**PROBLEM TO SOLVE:** Could you copy every line of the data that contains the word "progress"?

**Itemized modification records:**
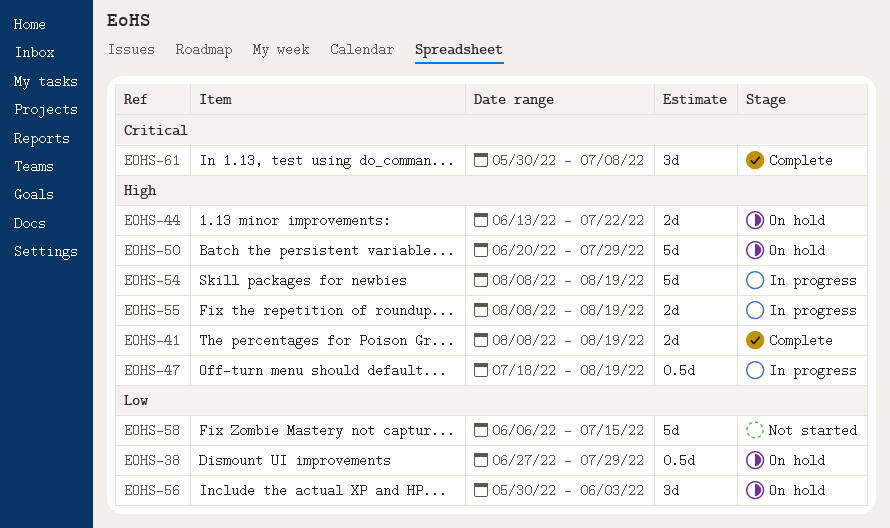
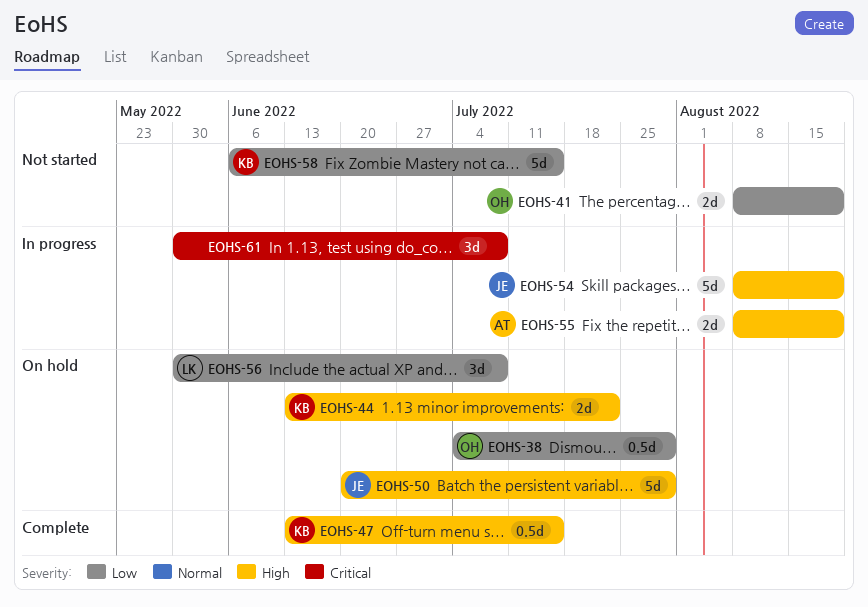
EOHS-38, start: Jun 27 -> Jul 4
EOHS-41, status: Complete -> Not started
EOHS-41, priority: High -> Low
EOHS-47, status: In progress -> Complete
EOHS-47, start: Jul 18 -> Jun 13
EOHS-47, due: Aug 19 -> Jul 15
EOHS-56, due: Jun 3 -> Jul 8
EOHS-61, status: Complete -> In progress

**RESULT FOR THIS EXERCISE:**
EOHS-47, status: In progress -> Complete
EOHS-61, status: Complete -> In progress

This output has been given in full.